"They're made with love, and biked to you."
What's on the menu? It changes weekly. Whatever I feel like making. Recently it was Grandma's Lemon Meringue Pie and Vegan Choco-Peanut Butter (other flavors have included Vegan Apple Pie and Georgia Sweet Potato). I try to do at least one vegan flavor, and otherwise try to keep the flavors seasonal and if possible made using local ingredients. The cost is $3 per slice, or $20 for a full pie.
Hours and location? Anywhere in the University District of Seattle, Friday and Saturday evenings until 3 a.m., sometimes Sundays too. As for location, I come to you! It's delivery by the slice: I have my cell phone, and people text me requests. I have been called the "Jimmy John's of Pie."
How long have you been street-fooding? Since fall of 2010.

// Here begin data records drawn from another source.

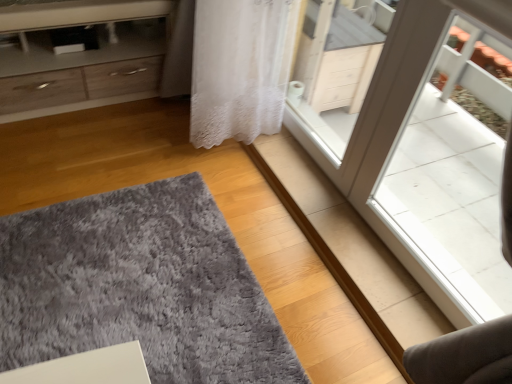
Measure the distance between point (42, 254) and camera.

They are 1.45 meters apart.

This screenshot has width=512, height=384. I want to click on gray shaggy rug at lower left, so click(x=140, y=287).

The height and width of the screenshot is (384, 512). Describe the element at coordinates (140, 287) in the screenshot. I see `gray shaggy rug at lower left` at that location.

The image size is (512, 384). I want to click on matte wood chest of drawers at upper left, so click(80, 56).

Measure the distance between matte wood chest of drawers at upper left and camera.

They are 5.27 feet apart.

The height and width of the screenshot is (384, 512). Describe the element at coordinates (80, 56) in the screenshot. I see `matte wood chest of drawers at upper left` at that location.

This screenshot has width=512, height=384. In order to click on gray shaggy rug at lower left in this screenshot , I will do `click(140, 287)`.

Which object is positioned more to the left, matte wood chest of drawers at upper left or gray shaggy rug at lower left?

matte wood chest of drawers at upper left is more to the left.

Is matte wood chest of drawers at upper left positioned in front of gray shaggy rug at lower left?

No, matte wood chest of drawers at upper left is behind gray shaggy rug at lower left.

Considering the positions of point (101, 95) and point (60, 242), is point (101, 95) closer or farther from the camera than point (60, 242)?

Clearly, point (101, 95) is more distant from the camera than point (60, 242).

From the image's perspective, does matte wood chest of drawers at upper left appear higher than gray shaggy rug at lower left?

Yes.

From a real-world perspective, who is located lower, matte wood chest of drawers at upper left or gray shaggy rug at lower left?

From a 3D spatial view, gray shaggy rug at lower left is below.

Considering the relative sizes of matte wood chest of drawers at upper left and gray shaggy rug at lower left in the image provided, is matte wood chest of drawers at upper left thinner than gray shaggy rug at lower left?

Indeed, matte wood chest of drawers at upper left has a lesser width compared to gray shaggy rug at lower left.

Considering the sizes of objects matte wood chest of drawers at upper left and gray shaggy rug at lower left in the image provided, who is taller, matte wood chest of drawers at upper left or gray shaggy rug at lower left?

With more height is matte wood chest of drawers at upper left.

Based on their sizes in the image, would you say matte wood chest of drawers at upper left is bigger or smaller than gray shaggy rug at lower left?

Clearly, matte wood chest of drawers at upper left is larger in size than gray shaggy rug at lower left.

Would you say matte wood chest of drawers at upper left is inside or outside gray shaggy rug at lower left?

matte wood chest of drawers at upper left is not enclosed by gray shaggy rug at lower left.

Can you see matte wood chest of drawers at upper left touching gray shaggy rug at lower left?

There is a gap between matte wood chest of drawers at upper left and gray shaggy rug at lower left.

Is matte wood chest of drawers at upper left facing towards gray shaggy rug at lower left?

Yes.

How different are the orientations of matte wood chest of drawers at upper left and gray shaggy rug at lower left in degrees?

The angle between the facing direction of matte wood chest of drawers at upper left and the facing direction of gray shaggy rug at lower left is 91.2 degrees.

Where is `chest of drawers above the gray shaggy rug at lower left (from a real-world perspective)`? The width and height of the screenshot is (512, 384). chest of drawers above the gray shaggy rug at lower left (from a real-world perspective) is located at coordinates (80, 56).

From the picture: Would you say gray shaggy rug at lower left is to the left or to the right of matte wood chest of drawers at upper left in the picture?

In the image, gray shaggy rug at lower left appears on the right side of matte wood chest of drawers at upper left.

Which is behind, gray shaggy rug at lower left or matte wood chest of drawers at upper left?

Result: matte wood chest of drawers at upper left is further away from the camera.

Considering the points (78, 334) and (63, 78), which point is behind, point (78, 334) or point (63, 78)?

The point (63, 78) is farther.

From the image's perspective, is gray shaggy rug at lower left over matte wood chest of drawers at upper left?

No.

From a real-world perspective, relative to matte wood chest of drawers at upper left, is gray shaggy rug at lower left vertically above or below?

Clearly, from a real-world perspective, gray shaggy rug at lower left is below matte wood chest of drawers at upper left.

Considering the sizes of objects gray shaggy rug at lower left and matte wood chest of drawers at upper left in the image provided, who is wider, gray shaggy rug at lower left or matte wood chest of drawers at upper left?

gray shaggy rug at lower left is wider.

Is gray shaggy rug at lower left shorter than matte wood chest of drawers at upper left?

Indeed, gray shaggy rug at lower left has a lesser height compared to matte wood chest of drawers at upper left.

Can you confirm if gray shaggy rug at lower left is smaller than matte wood chest of drawers at upper left?

Correct, gray shaggy rug at lower left occupies less space than matte wood chest of drawers at upper left.

Is matte wood chest of drawers at upper left completely or partially inside gray shaggy rug at lower left?

Actually, matte wood chest of drawers at upper left is outside gray shaggy rug at lower left.

Is gray shaggy rug at lower left touching matte wood chest of drawers at upper left?

No, gray shaggy rug at lower left is not with matte wood chest of drawers at upper left.

Is gray shaggy rug at lower left aimed at matte wood chest of drawers at upper left?

No, gray shaggy rug at lower left is not oriented towards matte wood chest of drawers at upper left.

This screenshot has width=512, height=384. I want to click on chest of drawers behind the gray shaggy rug at lower left, so [80, 56].

Identify the location of chest of drawers on the left of gray shaggy rug at lower left. (80, 56).

Where is `the chest of drawers that appears behind the gray shaggy rug at lower left`? the chest of drawers that appears behind the gray shaggy rug at lower left is located at coordinates (80, 56).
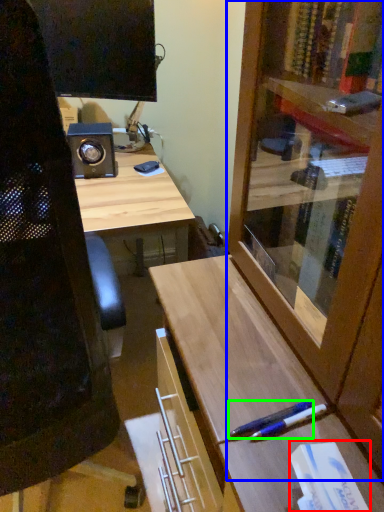
Question: Which object is the closest to the book (highlighted by a red box)? Choose among these: cabinetry (highlighted by a blue box) or pen (highlighted by a green box).

Choices:
 (A) cabinetry
 (B) pen

Answer: (B)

Why mobile over brick and mortar? I like riding my bike, and I don't have the capital to own a brick and mortar location. Plus, pie is better enjoyed in the comfort of your home or wherever you choose.
Describe a typical piecycle evening. I bake my pies in advance, then people will text me and I will bring them pie. I'm currently selling five to seven pies per weekend on average.
What do you do the rest of the time? School for theater and art, so I paint and act. I just got three paintings into the Jacob Lawrence Gallery. Art, theatre, and pies.
Is it hard riding uphill on your pie bike? It gets difficult when I have two whole pies in my bag, but now that the weather is cold it's kind of nice. And luckily I live uphill from everyone, so my journey is downhill.
What makes your food special? The unique pie crust, which is dangerously decadent—more butter than in a standard pie crust. Also, when possible, I grind my own spices. Most importantly, they're made with love, and biked to you. That's big.
What's your favorite spot to vend? The University of Washington dorms. I'm becoming something of a Sasquatch there. People don't really believe that there's a guy delivering pies. I don't mind being a mythical character.
Who has inspired you food-wise? Alton Brown, that's a big one, and my friends. Maria Friedman of the now-closed Curio Confections, and my friend Maria Clifford who helped me learn how to bake pie, and a slew of other friends.
Favorite comfort food? Biscuits and gravy at Wayward Cafe.
What are some of your favorite Seattle street food vendors? At the farmer's markets, the guys who make the vegetable quesadillas that are more vegetable than cheese—my piecycle money from Friday goes to them on Saturday. I admire just about every other street vendor though, because it's unique in that you're bearing the elements.
Advice for aspiring vendors? If you're going to do something, just do it. You can always say "oh I could do that". So why not just do it? You never know if it will fail until you try.